What's interesting is: this movie has no audience. It'd be perfect gateway horror w/o 1 gory death and 2 nipple shots.

Otherwise, it's like feature-length Goosebumps. That's not so much criticism as just observation.
This is NOT a scary movie 😂 But it's "spooky." Does anyone remember the kids' horror series, Are You Afraid of the Dark? This took me back to that.

The acting is so awful that no tension ever has a chance to build. And that's ... fine. If you're watching w/ the right mindset 😅
But there's no way to be scared when your main characters look like this. Big and little brother, tons of "it was all a dream" scenes, and then "DOUBLE FAKE OUT SCARE! WHOA!" Classic Goosebumps tactics. This is summer camp scary and that's okay.
I agree w/ @AmyTheus4 that it's far more funny than scary.

That's okay - I think of it along the same lines as what Friday the 13th was trying to be. But since there are f-words and one GORY death, you can't show it to kids, even though it's made on their level. Kind of a shame.
W/ a little tweaking, Phantasm would belong on lists w/ Gremlins and Poltergeist as gateway horror. If it's supposed to be REAL horror, it's not even close!

But we got a sweet Batman reference out of it. And Phantasm ITSELF makes a reference to DUNE w/ its own pain box.
I like that horror has room to be silly. But the ending still pushes feelings of anticlimax w/ its double fakeout. What ruined Nightmare on Elm Street here is just a little more ... expected?

And hopefully the sequels have more Jodorowsky imagery because THAT I can get into!
I want to elaborate on one more thing: "it was all a dream."

If you want a sense of the surreal, you establish a world where being a dream doesn't make a DIFFERENCE, not one where people wake up from spooky nightmares fine.

That's the core groundedness that holds this back.
Despite being defensible as a small-budget movie, Phantasm had 30 times as much money as Eraserhead. That's a movie that feels maddening - the core of Lovecraft stories - because reality feels CONSISTENTLY UNCERTAIN.

If weird stuff is just bad dreams, we can't get that feeling.
So if the goal is to make us doubt our senses in a mystery that spans space-time, it has to have an unnerving sense of "being there." We have to question "being."

For example: Phantasm dialogue being filmed in A/B camera pattern, the most rote and predictable way to do it.
Even if the acting isn't on point, a clever camera or editor can mess w/ our senses to give the desired effect. It can make something real seem unreal.

It can also make a space mortician seem typical. Unfortuantely, in Phantasm, it's the latter.

Consider God Told Me To.
A constantly moving camera and energetic editor makes even just ... walking through a crowd seem unpredictable. It induces paranoia through motion.
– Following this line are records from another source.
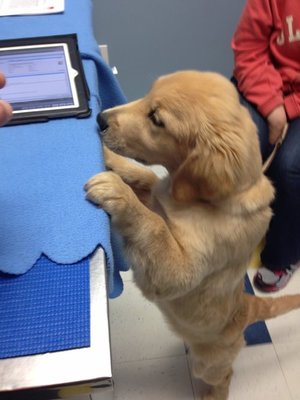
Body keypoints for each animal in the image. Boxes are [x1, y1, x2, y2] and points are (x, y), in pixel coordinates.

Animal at [85, 72, 300, 400]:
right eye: (147, 95)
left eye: (156, 119)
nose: (100, 118)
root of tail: (246, 305)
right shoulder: (157, 195)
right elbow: (145, 178)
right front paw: (110, 160)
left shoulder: (180, 271)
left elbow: (155, 226)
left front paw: (117, 192)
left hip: (210, 362)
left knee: (223, 376)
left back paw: (210, 395)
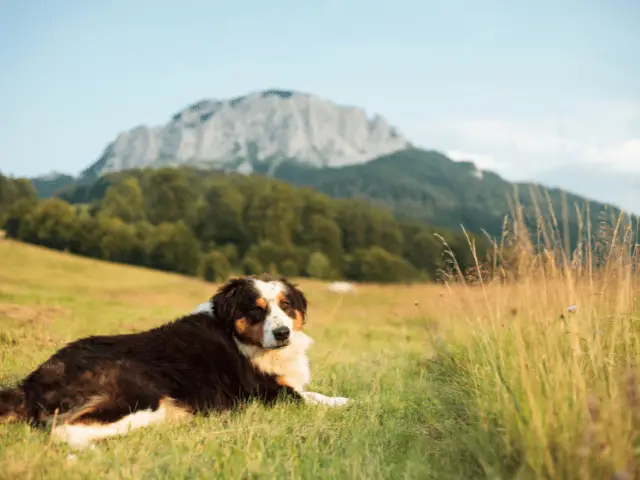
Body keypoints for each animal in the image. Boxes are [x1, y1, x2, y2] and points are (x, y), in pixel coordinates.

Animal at [0, 274, 350, 450]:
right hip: (137, 394)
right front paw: (347, 402)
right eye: (255, 310)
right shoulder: (269, 394)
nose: (282, 333)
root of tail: (32, 382)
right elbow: (313, 397)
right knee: (63, 432)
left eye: (286, 305)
That's the technical side of the unreal. The crypt scenes in Phantasm have some! The dialogue scenes ... do not.
Does this make Phantasm bad? NO. Again, silliness is fine in horror, campy acting is fine, cheesy scares are fine.

But I didn't connect w/ it on a horror level. If that was their intention, their inexperience showed too much in my modern first-time viewing.